The benefits of routine surveillance in other areas of oncology have undergone scrutiny. In breast cancer, rigorous and lifelong follow up has no beneficial effect on survival and despite increased identification of recurrence, management was not significantly affected [38]. In colorectal cancer, no statistically significant effect on overall survival, cancer-specific survival or relapse-free survival has been found with increase in the intensity of surveillance [39].

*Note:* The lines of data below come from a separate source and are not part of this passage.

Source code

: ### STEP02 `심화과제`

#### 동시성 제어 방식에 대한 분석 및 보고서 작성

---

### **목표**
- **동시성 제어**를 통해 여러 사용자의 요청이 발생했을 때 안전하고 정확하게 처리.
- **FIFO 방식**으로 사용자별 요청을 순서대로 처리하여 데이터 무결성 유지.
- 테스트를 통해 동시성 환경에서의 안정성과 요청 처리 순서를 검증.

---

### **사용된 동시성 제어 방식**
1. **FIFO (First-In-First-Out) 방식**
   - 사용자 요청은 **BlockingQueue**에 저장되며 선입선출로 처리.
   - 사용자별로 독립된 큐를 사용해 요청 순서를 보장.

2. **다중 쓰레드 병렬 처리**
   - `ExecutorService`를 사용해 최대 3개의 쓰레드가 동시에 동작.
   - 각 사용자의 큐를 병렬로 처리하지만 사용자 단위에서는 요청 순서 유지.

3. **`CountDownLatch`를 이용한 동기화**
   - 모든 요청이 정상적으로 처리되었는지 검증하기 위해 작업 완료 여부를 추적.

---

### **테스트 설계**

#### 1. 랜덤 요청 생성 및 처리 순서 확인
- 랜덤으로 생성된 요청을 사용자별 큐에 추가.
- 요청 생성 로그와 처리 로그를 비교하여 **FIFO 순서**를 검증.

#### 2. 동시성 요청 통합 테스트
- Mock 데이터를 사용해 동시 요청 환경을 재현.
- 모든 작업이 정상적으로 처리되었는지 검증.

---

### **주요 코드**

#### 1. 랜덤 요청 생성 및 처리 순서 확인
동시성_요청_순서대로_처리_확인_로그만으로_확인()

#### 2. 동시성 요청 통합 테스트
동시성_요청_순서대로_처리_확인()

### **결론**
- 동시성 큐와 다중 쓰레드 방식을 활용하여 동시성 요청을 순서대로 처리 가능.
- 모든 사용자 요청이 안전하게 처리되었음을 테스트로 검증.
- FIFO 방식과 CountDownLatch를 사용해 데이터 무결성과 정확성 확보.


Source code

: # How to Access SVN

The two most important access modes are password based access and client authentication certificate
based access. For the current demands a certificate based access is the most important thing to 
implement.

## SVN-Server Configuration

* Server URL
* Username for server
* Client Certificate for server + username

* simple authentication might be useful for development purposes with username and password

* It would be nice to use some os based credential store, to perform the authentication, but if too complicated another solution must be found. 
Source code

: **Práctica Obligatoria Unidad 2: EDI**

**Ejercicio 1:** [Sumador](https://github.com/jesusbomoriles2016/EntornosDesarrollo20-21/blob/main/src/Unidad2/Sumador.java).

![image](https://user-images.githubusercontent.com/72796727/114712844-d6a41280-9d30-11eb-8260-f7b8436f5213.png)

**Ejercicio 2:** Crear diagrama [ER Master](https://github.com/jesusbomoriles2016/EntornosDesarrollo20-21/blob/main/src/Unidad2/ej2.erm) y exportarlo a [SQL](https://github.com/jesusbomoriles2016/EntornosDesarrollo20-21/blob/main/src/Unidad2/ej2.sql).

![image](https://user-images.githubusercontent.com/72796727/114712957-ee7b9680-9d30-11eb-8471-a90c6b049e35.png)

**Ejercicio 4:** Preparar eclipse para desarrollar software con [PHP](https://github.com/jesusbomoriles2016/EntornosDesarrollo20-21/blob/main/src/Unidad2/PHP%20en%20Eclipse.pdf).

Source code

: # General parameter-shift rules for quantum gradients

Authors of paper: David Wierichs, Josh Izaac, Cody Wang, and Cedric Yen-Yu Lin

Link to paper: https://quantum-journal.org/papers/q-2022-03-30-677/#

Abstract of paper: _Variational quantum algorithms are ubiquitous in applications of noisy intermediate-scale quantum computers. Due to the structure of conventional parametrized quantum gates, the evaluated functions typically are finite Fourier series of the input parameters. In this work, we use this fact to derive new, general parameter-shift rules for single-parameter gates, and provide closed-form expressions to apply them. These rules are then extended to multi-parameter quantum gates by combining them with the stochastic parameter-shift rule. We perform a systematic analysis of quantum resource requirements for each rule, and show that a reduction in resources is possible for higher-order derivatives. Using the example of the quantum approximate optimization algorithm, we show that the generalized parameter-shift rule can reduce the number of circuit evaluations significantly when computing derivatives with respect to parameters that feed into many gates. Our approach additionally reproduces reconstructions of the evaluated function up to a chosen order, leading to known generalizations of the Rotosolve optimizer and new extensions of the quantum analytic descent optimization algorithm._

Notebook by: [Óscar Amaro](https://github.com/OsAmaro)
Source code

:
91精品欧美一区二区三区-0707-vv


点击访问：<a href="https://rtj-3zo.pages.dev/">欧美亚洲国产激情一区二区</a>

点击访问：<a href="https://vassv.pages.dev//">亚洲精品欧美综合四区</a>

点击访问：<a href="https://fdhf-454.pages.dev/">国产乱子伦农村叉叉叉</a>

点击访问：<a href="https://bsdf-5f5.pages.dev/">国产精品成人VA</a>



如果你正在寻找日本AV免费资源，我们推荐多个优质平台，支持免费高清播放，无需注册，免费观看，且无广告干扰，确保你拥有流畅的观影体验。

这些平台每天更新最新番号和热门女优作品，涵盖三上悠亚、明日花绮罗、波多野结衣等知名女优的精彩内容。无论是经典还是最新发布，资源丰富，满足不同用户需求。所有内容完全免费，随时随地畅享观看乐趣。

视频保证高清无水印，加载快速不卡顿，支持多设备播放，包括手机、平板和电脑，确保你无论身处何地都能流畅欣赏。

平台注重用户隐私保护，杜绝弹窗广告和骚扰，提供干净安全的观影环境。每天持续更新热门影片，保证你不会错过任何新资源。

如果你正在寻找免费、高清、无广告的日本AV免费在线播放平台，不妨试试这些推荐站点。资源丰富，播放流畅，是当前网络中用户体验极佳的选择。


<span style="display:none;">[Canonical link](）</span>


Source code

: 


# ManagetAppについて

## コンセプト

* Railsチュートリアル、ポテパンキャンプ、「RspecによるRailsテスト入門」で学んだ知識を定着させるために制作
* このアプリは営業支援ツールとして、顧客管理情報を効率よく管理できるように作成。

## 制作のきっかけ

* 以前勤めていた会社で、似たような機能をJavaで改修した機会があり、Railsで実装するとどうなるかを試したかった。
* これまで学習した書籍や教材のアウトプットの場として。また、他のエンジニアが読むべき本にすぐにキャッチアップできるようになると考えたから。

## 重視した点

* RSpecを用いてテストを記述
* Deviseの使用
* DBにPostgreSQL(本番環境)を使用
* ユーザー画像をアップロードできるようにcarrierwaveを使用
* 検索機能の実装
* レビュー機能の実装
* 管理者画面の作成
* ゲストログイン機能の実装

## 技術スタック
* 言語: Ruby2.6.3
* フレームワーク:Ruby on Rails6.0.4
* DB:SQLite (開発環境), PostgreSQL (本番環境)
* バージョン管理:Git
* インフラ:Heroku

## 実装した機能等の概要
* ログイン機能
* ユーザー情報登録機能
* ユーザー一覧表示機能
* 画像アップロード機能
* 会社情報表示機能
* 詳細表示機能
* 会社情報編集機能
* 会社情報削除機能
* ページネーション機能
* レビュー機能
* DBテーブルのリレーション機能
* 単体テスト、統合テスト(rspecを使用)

The lack of original data from RCTs and observational studies is a significant limitation of the evidence base. However, there are practical issues in performing RCTs including potential ethical concerns regarding equipoise between intervention and control arms, delayed occurrence and uncommon nature of relevant end-points (such as recurrence, thyroid cancer-specific mortality and overall mortality); the latter necessitating large sample sizes and long follow-up periods that are often unrealistic in large RCTs. Although unlikely, it is possible that eligible studies in non-English language literature may have been missed. It is also a limitation that inclusion criteria was revised to allow the assessment of initially excluded single arm studies; however, this was deemed necessary in light of the paucity of higher quality studies.The eligible studies did not confirm recurrence by histology, which may limit the validity of their results. These studies have not differentiated between differentiated tumours of the papillary, follicular and hurthle cell variety. The potential differences in the biologic behaviour of these tumour types and subtypes [40, 41] should prompt independent scrutiny of the utility of follow-up interventions in each of these subtypes; however, this may be difficult given the uncommon nature of follicular and hurthle cell types.

In summary, international guidelines and recommended current practice in the follow-up of patients with DTC are based on low-quality evidence. There therefore is a need for re-evaluation of current practice and consideration of the need for routine follow up, particularly in patients with low-risk thyroid cancer.